** Provided data follows **

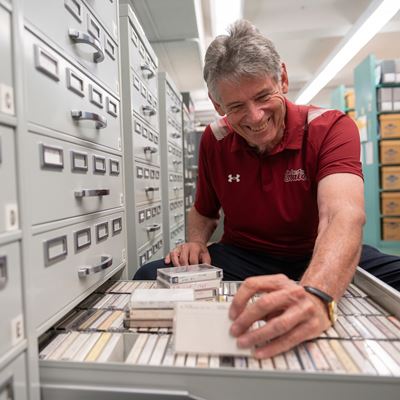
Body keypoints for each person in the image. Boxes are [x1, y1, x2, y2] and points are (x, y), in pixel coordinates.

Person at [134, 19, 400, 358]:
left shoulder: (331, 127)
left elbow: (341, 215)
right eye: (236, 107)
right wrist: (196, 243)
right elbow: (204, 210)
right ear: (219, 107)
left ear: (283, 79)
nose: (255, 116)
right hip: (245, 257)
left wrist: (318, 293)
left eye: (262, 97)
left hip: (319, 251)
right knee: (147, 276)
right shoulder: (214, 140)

** End of Provided data **
** Provided data follows **

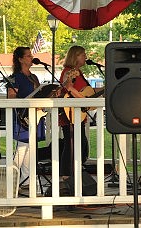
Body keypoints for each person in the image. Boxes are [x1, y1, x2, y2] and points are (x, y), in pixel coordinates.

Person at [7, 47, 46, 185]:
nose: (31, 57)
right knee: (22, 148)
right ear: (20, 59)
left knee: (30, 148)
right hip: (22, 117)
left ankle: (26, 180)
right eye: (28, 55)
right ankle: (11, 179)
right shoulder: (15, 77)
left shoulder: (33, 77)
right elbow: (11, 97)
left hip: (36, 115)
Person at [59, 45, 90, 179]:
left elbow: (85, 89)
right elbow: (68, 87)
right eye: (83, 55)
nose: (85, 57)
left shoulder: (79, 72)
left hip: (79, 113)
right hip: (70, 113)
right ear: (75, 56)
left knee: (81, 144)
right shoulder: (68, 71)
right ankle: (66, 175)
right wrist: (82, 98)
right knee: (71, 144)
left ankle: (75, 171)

** End of Provided data **

Exercise brief: Look in the material above for the line with "right wrist: (196, 243)" and the line with "right shoulder: (214, 140)", and transcribe exactly those lines and all lines between them, nothing more.

Response area:
right wrist: (196, 243)
right elbow: (204, 210)
right ear: (219, 107)
left ear: (283, 79)
nose: (255, 116)
right hip: (245, 257)
left wrist: (318, 293)
left eye: (262, 97)
left hip: (319, 251)
right knee: (147, 276)
right shoulder: (214, 140)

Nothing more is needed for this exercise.